§ **Textauszug**:

Die wirtschaftliche Entwicklung Rumäniens ist nach Ansicht des IBD-Koordinators im letzten Jahres sehr positiv verlaufen. Die neue Regierung von Adrian Nastase habe wirklich Zeichen gesetzt. Die Arbeit der Ministerien und die konstante Besetzung von Schlüsselpositionen bedeuten einen großen Fortschritt im Vergleich zu früheren Regierungen, die Limbert seit 1994 in Bukarest erlebt hat. Das Investitionsinteresse an Rumänien sei wieder angewachsen, nachdem es im Jahr 2000 auf den absoluten Nullpunkt gesunken war. Auch Investoren, die schon in Rumänien tätig sind, bauen ihr Engagement aus. So will die Metro-Gruppe ihre Märkte von derzeit zehn Märkte in den kommenden zwei bis drei Jahren auf 20 Märkte ausweiten. Auch andere Unternehmen der Metro-Gruppe, wie der Praktiker, kommen nach Rumänien. Ein weiterer deutscher "Schlüsselinvestor", der Reifenhersteller Continental aus Hannover, wolle zusätzliche Produktionsbereiche in Temeswar ansiedeln. Das sei ein klarer Hinweis für die positiven Erfahrungen der Unternehmen.
Im letzten Jahr hat der IBD/WBF eine neue Studie zum Wirtschaftsklima in Rumänien erarbeitet, die der deutsche Botschafter demnächst dem rumänischen Ministerpräsidenten vorstellen wird. Anschließend soll die Studie veröffentlicht werden. Die Ergebnisse seien zwar stark vom Jahr 2000 geprägt, weil die Befragung Mitte 2001 ablief, aber grundsätzlich habe sich einiges ins Positive bewegt, stellt Limbert klar. Die Anreize für Investoren seien attraktiv geworden im osteuropäischen Vergleich, was sehr wichtig sei, damit Rumänien ein wettbewerbsfähiger Standort werde. Der GTZ-Experte befürchtet jedoch, dass unter dem Druck des Internationalen Währungsfonds (IWF) investorenfreundliche Gesetze in Rumänien wieder rückgängig gemacht werden könnten. Das würde Rumänien in einer empfindlichen Stelle treffen, nämlich der Rechtsunsicherheit bezüglich Investitions- und Wirtschaftsförderungsgesetze.

Italiener haben die Nase vorn

Für dieses Jahr erwartet Limbert einen Aufwärtstrend der rumänischen Wirtschaft, wenn die Regierung Adrian Nastase die Politik in der bisherigen Konstanz weiterführen werde. 2001 verzeichnete das Karpatenland ein Wachstum von 4 Prozent. Trotz schlechter Konjunktur in Deutschland sei zu hoffen, dass der Handel mit Deutschland zumindest auf dem gleichen Niveau bleibe. Der Abstand zu Italien, dem stärksten Handelspartner Rumäniens, sei im Vorjahr leider gewachsen. „Die Italiener sind einfach schneller und flexibler. 75 Prozent der Exporte in der rumänischen Schuh- und Lederindustrie gehen nach Italien und werden dann auf Umwegen vom deutschen Endverbraucher gekauft. Der gute italienische Schuh, den wir kaufen, wird in Rumänien gefertigt. Wir zahlen dafür ein Vielfaches und hätten die Schuhe vielleicht in direktem Kontakt etwas preiswerter haben können", bedauert Limbert.

§ **Aufgaben**:
**a.** Schreiben Sie aus dem Text über Rumäniens Wirtschaft die Stelle von „Im letzten Jahr hat“ bis einschließlich „Investitions- und Wirtschaftsförderungsgesetze.“ wortgetreu ab.
**b.** Stimmen diese Aussagen mit dem Text über Rumäniens Wirtschaft überein? Antworten Sie jeweils mit Ja oder Nein und zitieren Sie die entscheidenden Worte des Textes. (i) Im Jahr 2001 wuchs die Wirtschaft Rumäniens um 4 Prozent. (ii) Die Metro-Gruppe will die Zahl ihrer Märkte in Rumänien verringern. (iii) Die Befragung für die neue Studie fand Mitte 2001 statt.

§ **Bereitgestelltes Material**:
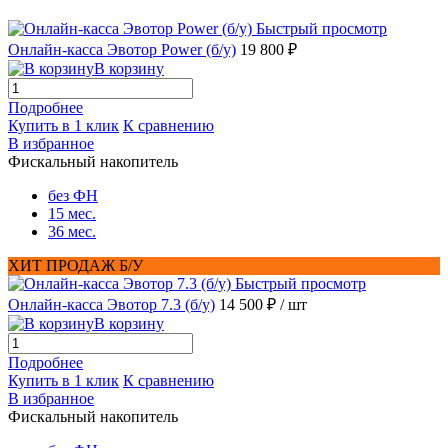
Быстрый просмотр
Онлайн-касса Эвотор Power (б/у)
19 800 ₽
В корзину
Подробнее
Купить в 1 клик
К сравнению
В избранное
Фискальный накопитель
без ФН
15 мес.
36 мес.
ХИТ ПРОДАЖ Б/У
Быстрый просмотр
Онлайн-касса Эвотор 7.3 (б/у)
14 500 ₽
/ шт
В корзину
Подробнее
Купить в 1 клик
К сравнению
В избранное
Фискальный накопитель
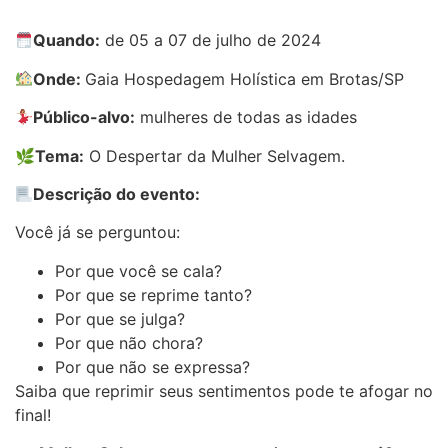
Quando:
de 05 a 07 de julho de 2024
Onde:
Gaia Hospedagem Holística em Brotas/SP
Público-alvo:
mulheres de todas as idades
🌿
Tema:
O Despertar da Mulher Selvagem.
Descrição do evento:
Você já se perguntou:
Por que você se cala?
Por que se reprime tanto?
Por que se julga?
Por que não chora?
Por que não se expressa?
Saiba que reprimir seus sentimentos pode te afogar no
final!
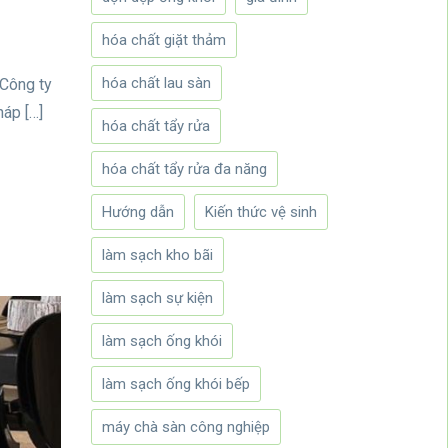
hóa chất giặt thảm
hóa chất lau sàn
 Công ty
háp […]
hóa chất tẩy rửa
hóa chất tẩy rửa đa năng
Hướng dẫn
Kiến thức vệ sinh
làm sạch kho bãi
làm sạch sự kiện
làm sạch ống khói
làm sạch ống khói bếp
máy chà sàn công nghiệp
...
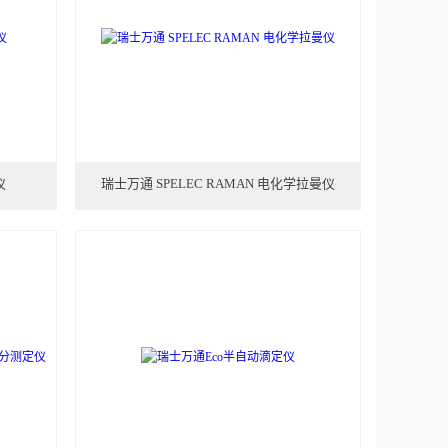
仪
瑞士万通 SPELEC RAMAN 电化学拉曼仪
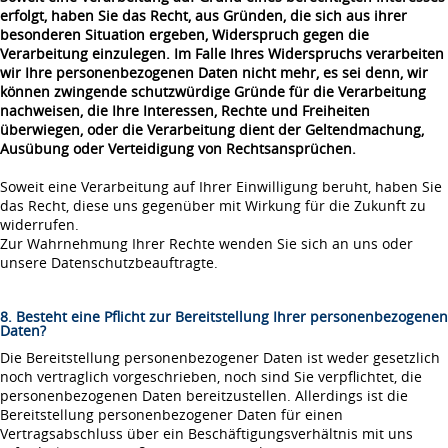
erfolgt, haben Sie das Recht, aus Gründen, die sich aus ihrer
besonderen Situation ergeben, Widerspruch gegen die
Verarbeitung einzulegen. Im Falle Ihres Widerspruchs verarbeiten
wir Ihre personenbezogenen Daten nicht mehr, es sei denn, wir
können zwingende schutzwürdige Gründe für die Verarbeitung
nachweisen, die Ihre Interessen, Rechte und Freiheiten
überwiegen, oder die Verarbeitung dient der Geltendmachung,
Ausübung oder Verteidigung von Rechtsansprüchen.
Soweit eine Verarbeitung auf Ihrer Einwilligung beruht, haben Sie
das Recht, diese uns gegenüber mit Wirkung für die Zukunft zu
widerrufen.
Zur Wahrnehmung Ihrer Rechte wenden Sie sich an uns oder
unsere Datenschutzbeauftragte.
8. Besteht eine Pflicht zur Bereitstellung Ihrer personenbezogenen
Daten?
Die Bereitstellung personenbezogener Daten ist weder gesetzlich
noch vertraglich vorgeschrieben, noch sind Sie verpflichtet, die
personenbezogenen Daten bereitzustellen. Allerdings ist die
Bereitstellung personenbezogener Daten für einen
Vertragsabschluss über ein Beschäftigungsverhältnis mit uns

§ **Lösungen**:
**a.**
Im letzten Jahr hat der IBD/WBF eine neue Studie zum Wirtschaftsklima in Rumänien erarbeitet, die der deutsche Botschafter demnächst dem rumänischen Ministerpräsidenten vorstellen wird. Anschließend soll die Studie veröffentlicht werden. Die Ergebnisse seien zwar stark vom Jahr 2000 geprägt, weil die Befragung Mitte 2001 ablief, aber grundsätzlich habe sich einiges ins Positive bewegt, stellt Limbert klar. Die Anreize für Investoren seien attraktiv geworden im osteuropäischen Vergleich, was sehr wichtig sei, damit Rumänien ein wettbewerbsfähiger Standort werde. Der GTZ-Experte befürchtet jedoch, dass unter dem Druck des Internationalen Währungsfonds (IWF) investorenfreundliche Gesetze in Rumänien wieder rückgängig gemacht werden könnten. Das würde Rumänien in einer empfindlichen Stelle treffen, nämlich der Rechtsunsicherheit bezüglich Investitions- und Wirtschaftsförderungsgesetze.

**b.**
(i) Ja: „2001 verzeichnete das Karpatenland ein Wachstum von 4 Prozent.“
(ii) Nein: „So will die Metro-Gruppe ihre Märkte von derzeit zehn Märkte in den kommenden zwei bis drei Jahren auf 20 Märkte ausweiten.“
(iii) Ja: „weil die Befragung Mitte 2001 ablief“